Will the shifted horizon allow for the experience of the sunrise or the sunset considering that the Lounge is sited in the midst of farmlands? The idea of leisure is complemented by the movement visualized as a series of connections between spaces, inside and outside, up and down, open and covered. Each is an element like a terrace or a bridge that not only connects two spaces but is a spatial experience itself, thus creating a slow movement and letting the space determine the pace.
It is most elegantly detailed in the ramp which gives an opportunity to absorb the lily pond gently lapping at the base of the ‘wall’ allowing a lazy mood to set in. For Aniket “the arrival had to be pure theatre – languid, slow and processional. The eye had to see actors that would change, vistas that would open up, and compositions that it could rest on – but all in a tight dimension so that the tension was felt – the metal hull like structure, the court, the pond, the pool, and arresting this a wall of myriad louvers, that hid and yet revealed”.
The meandering movement within a strongly geometric structure gives the space the ability to foreground or background itself. The space lets you be yourself, encourages slowness and allows you to ponder.
At the Snehdiv Lounge, the architects engage with the making in the manner of craftsmen. There is a material emphasis on each individual surface, be it the variety of flooring textures, the wall surfaces, the seats, each has its distinct presence and yet they all belong to the same entity, carefully interrelated.
The quality of the rust paint on the surfaces of the louvers and the walls tell you that they came after intense deliberations. It has a beautiful quality of earthiness with a sheen; the Bhagwats worked with the manufacturer to evolve it by including some natural minerals. It indicates the willingness of the architects to collaborate with their karigars, appropriate the craft processes leading to possibilities of evolving larger systems.

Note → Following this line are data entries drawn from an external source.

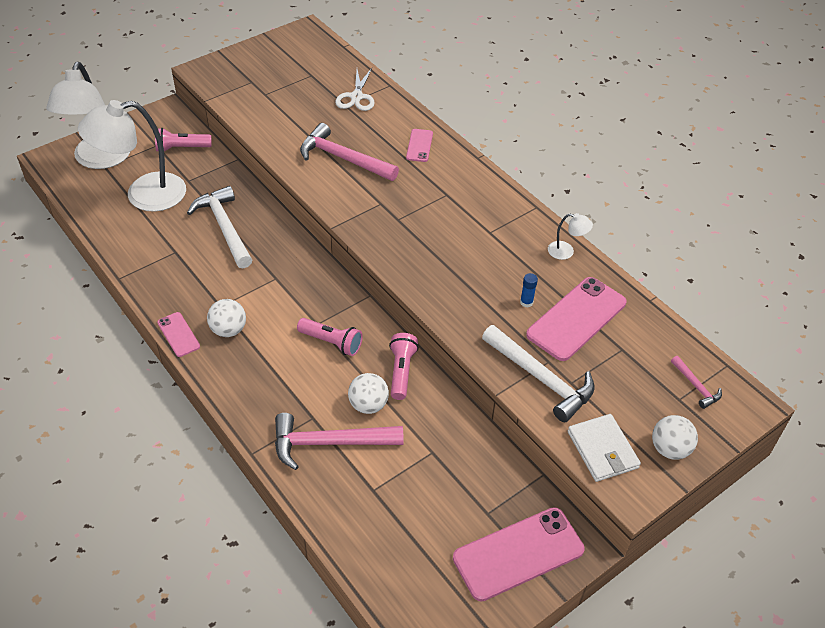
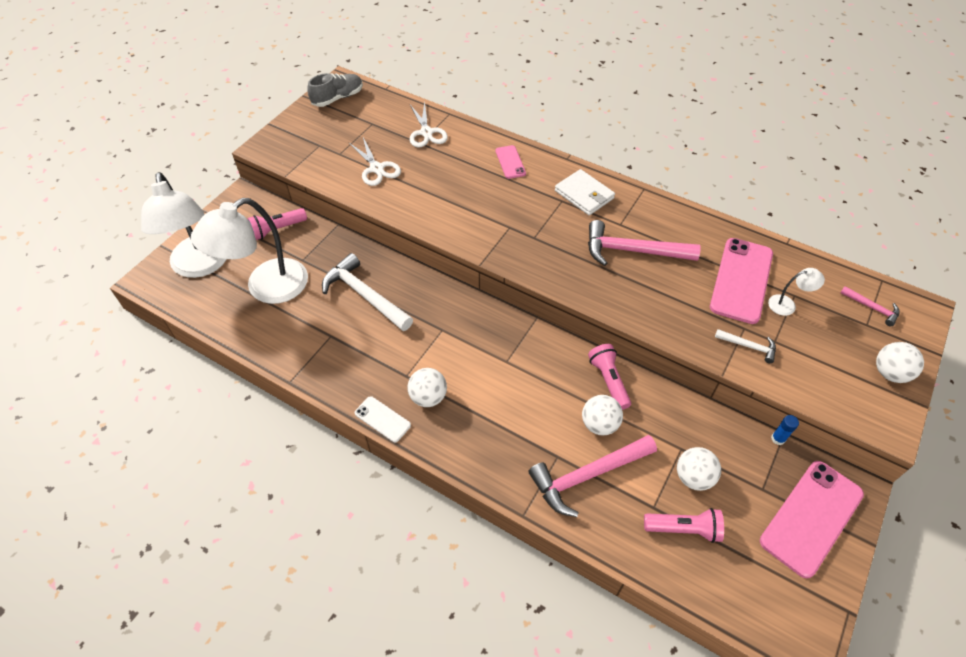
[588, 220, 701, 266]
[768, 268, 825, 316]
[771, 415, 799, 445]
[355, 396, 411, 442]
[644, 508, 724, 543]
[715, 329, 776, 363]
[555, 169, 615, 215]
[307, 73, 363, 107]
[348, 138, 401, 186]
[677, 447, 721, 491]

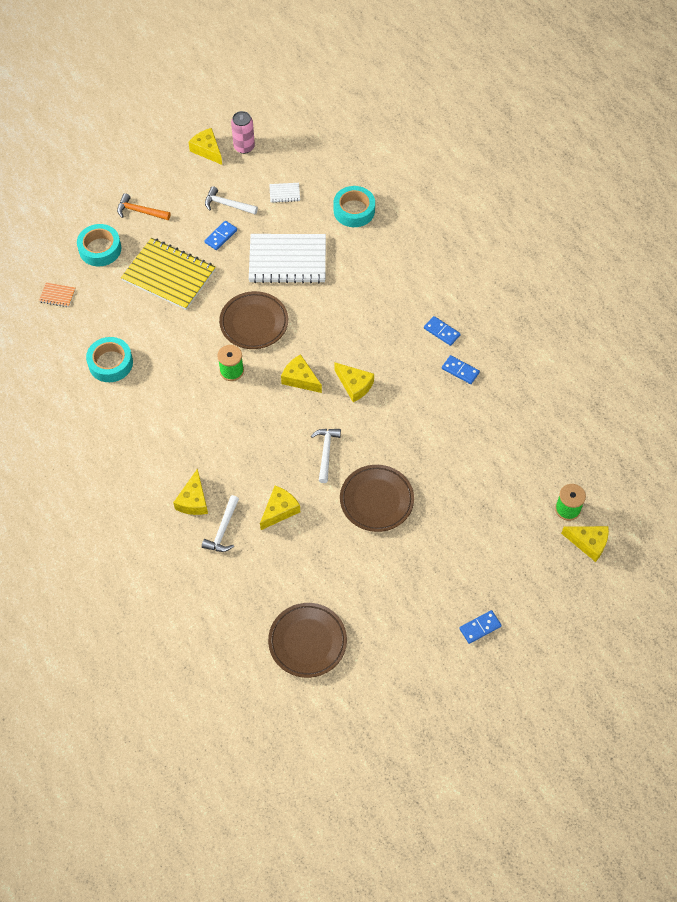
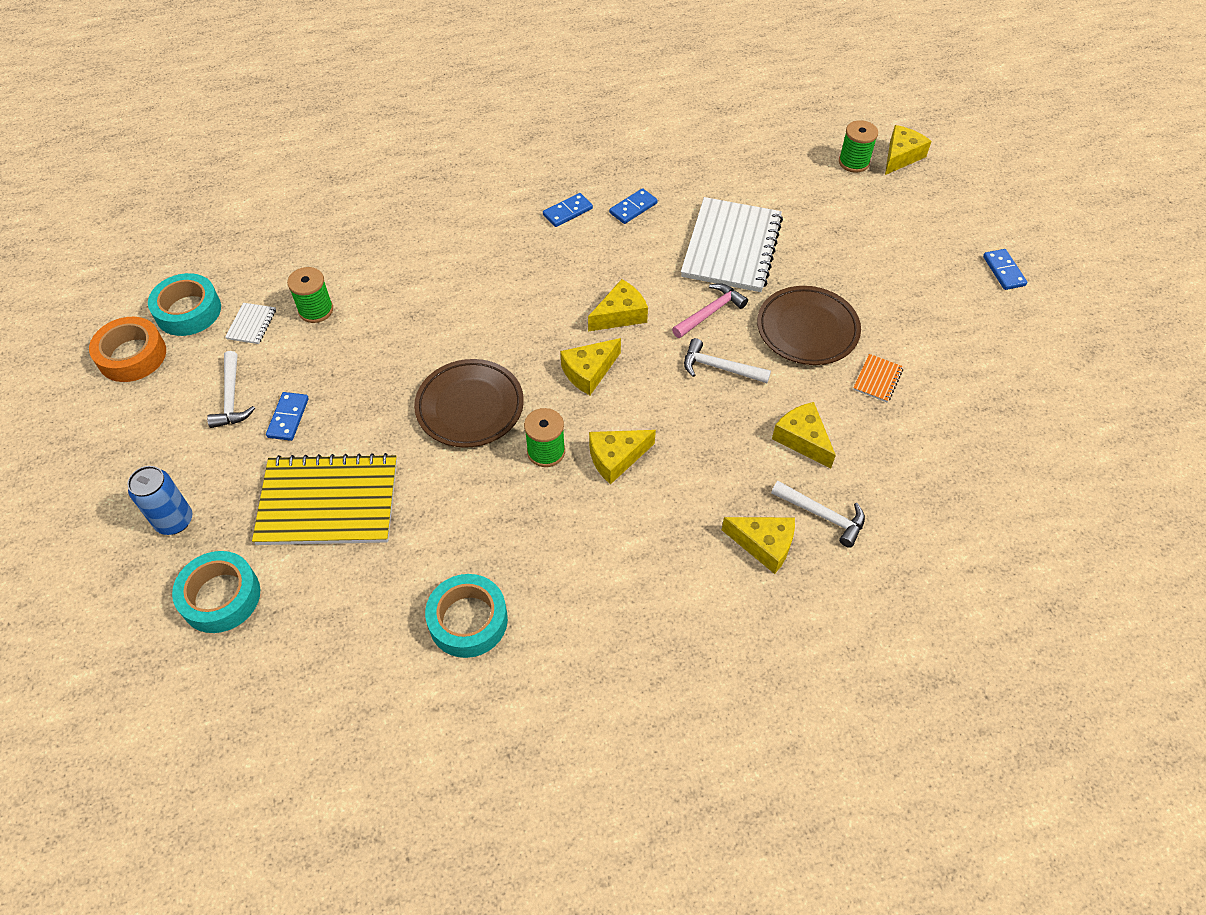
[89, 317, 166, 382]
[589, 430, 656, 484]
[207, 351, 255, 428]
[148, 273, 221, 336]
[127, 466, 192, 535]
[266, 392, 309, 441]
[681, 197, 783, 292]
[252, 453, 397, 545]
[853, 354, 903, 402]
[268, 603, 347, 678] (first image)
[287, 267, 333, 323]
[672, 283, 748, 338]

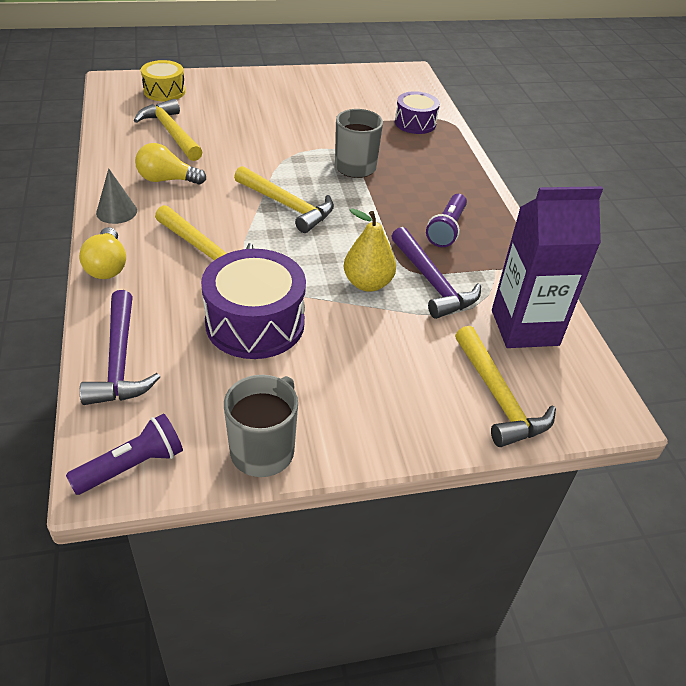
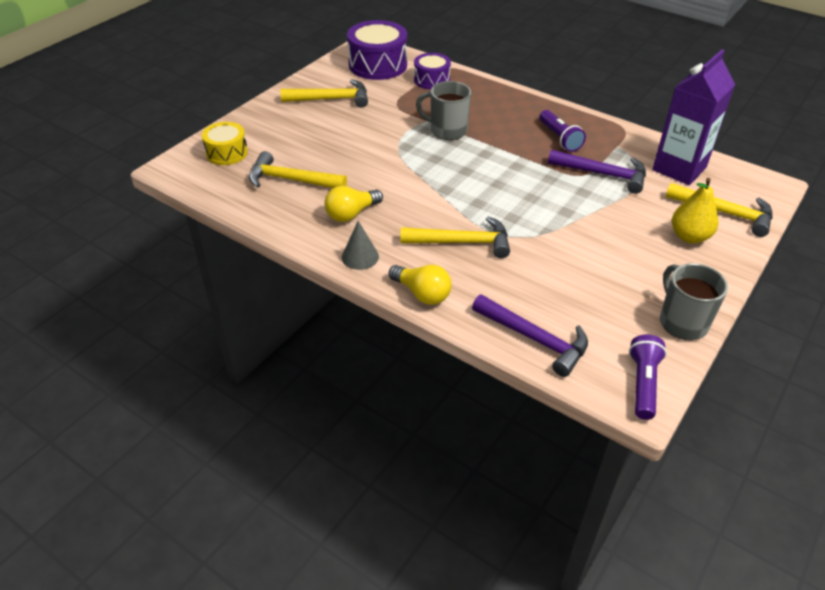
[280, 79, 368, 108]
[672, 178, 718, 243]
[347, 20, 407, 80]

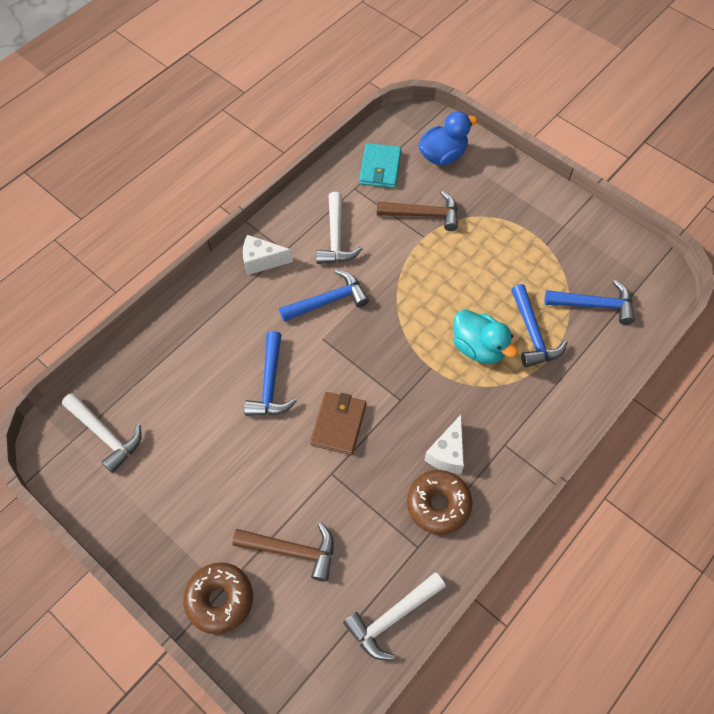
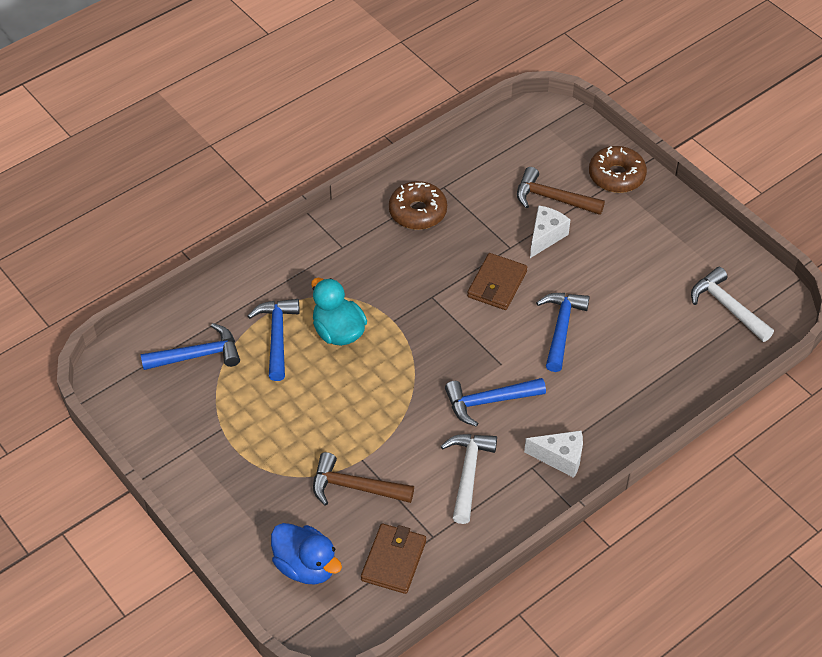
[271, 523, 342, 584]
[361, 524, 426, 594]
[141, 323, 240, 370]
[530, 205, 570, 258]
[343, 572, 446, 660] (first image)

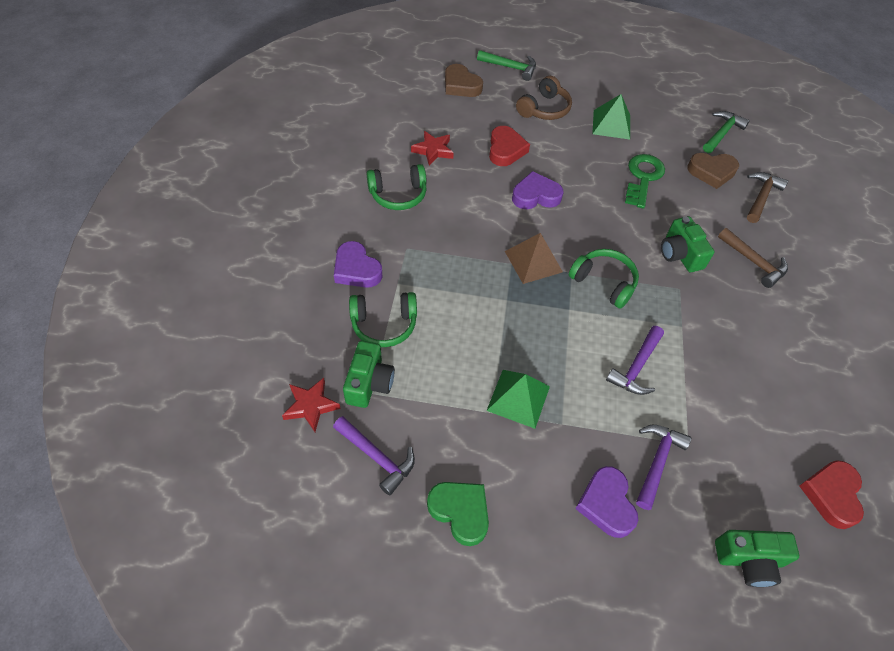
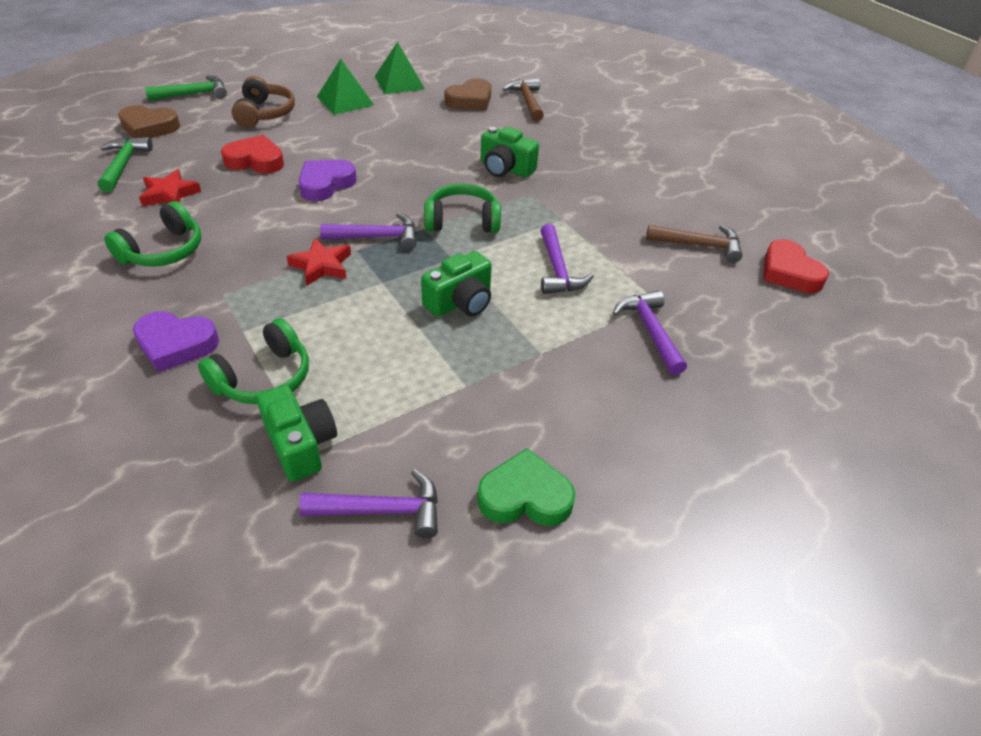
[98, 137, 153, 192]
[221, 135, 284, 173]
[625, 154, 665, 209] (first image)
[646, 225, 743, 263]
[320, 213, 417, 250]
[375, 42, 425, 94]
[286, 238, 351, 286]
[575, 466, 638, 538] (first image)
[421, 251, 492, 317]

The craftsmanship is particularly pronounced in Samira’s furniture. Continuing the idea of each space being distinct, she treats the furniture as individual pieces, each different from the other. A bit perplexing as an idea since one generally wants a sense of continuity, it seems to hold its own through the sheer rigour of making. Beautifully crafted, the work derives its continuity from material that is generally wood as well as from the earthen colour palate of warm browns.
As I wandered in and out, looking from the garden side the terrace edge seemed too heavy, determined by structural requirements, which could be negotiated with the same sense of exploration as in the entrance courtyard. The stair connecting the terrace to the garden becomes too strong and an isolated element. If it was a service stair, could it have been tucked away?
Overtime, as the plants grow and nature does its wonders one would see some softening of the sharp edges of the container. I could easily imagine the horizontal merged with the vertical into one seamless experience. And that takes the experience to the sky, a very important element particularly considering that the Lounge is mostly a night place. The sky sprayed with clouds lit by moonlight on the night of the party evoked most beautifully the sky as an everchanging roof over this courtyard. There is a very strong and emphatic relationship to the sky that is created by the entire sunken courtyard maneuver.
Will the next lounge be the ‘villa’ for not only Aniket, but also for many of the upcoming architects who are awaiting someone to look upto? On a parting note, the Snehdiv Lounge is an architect enjoying being an architect…there is serious attention to craftsmanship, quality and spatial expression and then there is play.